Stored items:
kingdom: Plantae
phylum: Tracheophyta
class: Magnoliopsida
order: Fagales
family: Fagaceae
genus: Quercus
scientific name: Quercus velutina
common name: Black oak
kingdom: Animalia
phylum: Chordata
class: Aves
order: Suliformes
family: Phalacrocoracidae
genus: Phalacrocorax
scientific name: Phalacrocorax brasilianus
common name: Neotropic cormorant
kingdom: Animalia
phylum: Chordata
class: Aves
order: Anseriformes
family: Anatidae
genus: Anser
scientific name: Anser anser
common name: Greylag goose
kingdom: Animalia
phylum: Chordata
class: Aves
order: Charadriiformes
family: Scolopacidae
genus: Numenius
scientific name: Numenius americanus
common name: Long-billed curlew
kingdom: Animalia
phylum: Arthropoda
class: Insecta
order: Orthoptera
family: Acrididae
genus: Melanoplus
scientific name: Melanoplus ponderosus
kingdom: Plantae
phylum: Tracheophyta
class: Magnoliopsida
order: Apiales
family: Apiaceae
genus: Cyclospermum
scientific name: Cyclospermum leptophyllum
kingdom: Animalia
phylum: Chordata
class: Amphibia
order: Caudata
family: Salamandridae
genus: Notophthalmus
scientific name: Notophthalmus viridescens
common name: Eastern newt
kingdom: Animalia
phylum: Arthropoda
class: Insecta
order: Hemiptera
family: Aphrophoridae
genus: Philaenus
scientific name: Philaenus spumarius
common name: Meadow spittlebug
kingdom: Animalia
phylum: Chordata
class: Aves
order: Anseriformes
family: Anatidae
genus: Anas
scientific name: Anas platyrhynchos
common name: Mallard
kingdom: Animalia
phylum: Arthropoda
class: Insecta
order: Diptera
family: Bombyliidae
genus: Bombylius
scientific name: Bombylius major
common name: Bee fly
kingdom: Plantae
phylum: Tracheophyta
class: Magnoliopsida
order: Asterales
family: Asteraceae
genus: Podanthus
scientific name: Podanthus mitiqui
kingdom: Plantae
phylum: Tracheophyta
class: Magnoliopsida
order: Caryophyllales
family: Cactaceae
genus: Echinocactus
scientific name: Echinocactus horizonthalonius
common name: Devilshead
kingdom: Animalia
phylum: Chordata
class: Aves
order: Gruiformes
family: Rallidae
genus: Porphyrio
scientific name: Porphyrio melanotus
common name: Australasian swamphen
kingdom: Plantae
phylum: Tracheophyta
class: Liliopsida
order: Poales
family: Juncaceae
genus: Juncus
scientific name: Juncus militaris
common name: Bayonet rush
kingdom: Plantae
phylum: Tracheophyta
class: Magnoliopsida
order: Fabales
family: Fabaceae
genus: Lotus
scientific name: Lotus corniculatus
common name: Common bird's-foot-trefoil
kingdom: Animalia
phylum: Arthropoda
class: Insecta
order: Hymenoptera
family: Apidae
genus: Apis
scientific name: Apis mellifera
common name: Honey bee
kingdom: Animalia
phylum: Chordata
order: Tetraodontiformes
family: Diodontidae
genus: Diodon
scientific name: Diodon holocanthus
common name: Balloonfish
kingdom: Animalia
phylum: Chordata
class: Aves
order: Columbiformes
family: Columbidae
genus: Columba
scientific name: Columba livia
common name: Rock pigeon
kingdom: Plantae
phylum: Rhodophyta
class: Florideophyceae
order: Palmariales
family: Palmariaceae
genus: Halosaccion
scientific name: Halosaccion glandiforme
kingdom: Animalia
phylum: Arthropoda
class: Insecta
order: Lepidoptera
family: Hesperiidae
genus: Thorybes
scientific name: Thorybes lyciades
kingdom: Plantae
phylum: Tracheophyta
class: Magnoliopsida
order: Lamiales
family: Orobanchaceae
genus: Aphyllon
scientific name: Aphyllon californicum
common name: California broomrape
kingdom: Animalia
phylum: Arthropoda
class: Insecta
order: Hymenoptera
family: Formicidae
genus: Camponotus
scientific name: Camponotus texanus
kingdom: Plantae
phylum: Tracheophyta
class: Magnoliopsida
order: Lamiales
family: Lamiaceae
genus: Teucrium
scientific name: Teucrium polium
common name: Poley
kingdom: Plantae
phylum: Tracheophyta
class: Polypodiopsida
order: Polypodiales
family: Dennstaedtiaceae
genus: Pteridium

_What you are asked to do:_ Put the lines of the records from the line with "scientific name: Thorybes lyciades" up to and including the last line into a Markdown table, leaving out blank lines. Use the columns Row and Line, with Row holding a running number.

_Written response:_
| Row | Line |
|---|---|
| 1 | scientific name: Thorybes lyciades |
| 2 | kingdom: Plantae |
| 3 | phylum: Tracheophyta |
| 4 | class: Magnoliopsida |
| 5 | order: Lamiales |
| 6 | family: Orobanchaceae |
| 7 | genus: Aphyllon |
| 8 | scientific name: Aphyllon californicum |
| 9 | common name: California broomrape |
| 10 | kingdom: Animalia |
| 11 | phylum: Arthropoda |
| 12 | class: Insecta |
| 13 | order: Hymenoptera |
| 14 | family: Formicidae |
| 15 | genus: Camponotus |
| 16 | scientific name: Camponotus texanus |
| 17 | kingdom: Plantae |
| 18 | phylum: Tracheophyta |
| 19 | class: Magnoliopsida |
| 20 | order: Lamiales |
| 21 | family: Lamiaceae |
| 22 | genus: Teucrium |
| 23 | scientific name: Teucrium polium |
| 24 | common name: Poley |
| 25 | kingdom: Plantae |
| 26 | phylum: Tracheophyta |
| 27 | class: Polypodiopsida |
| 28 | order: Polypodiales |
| 29 | family: Dennstaedtiaceae |
| 30 | genus: Pteridium |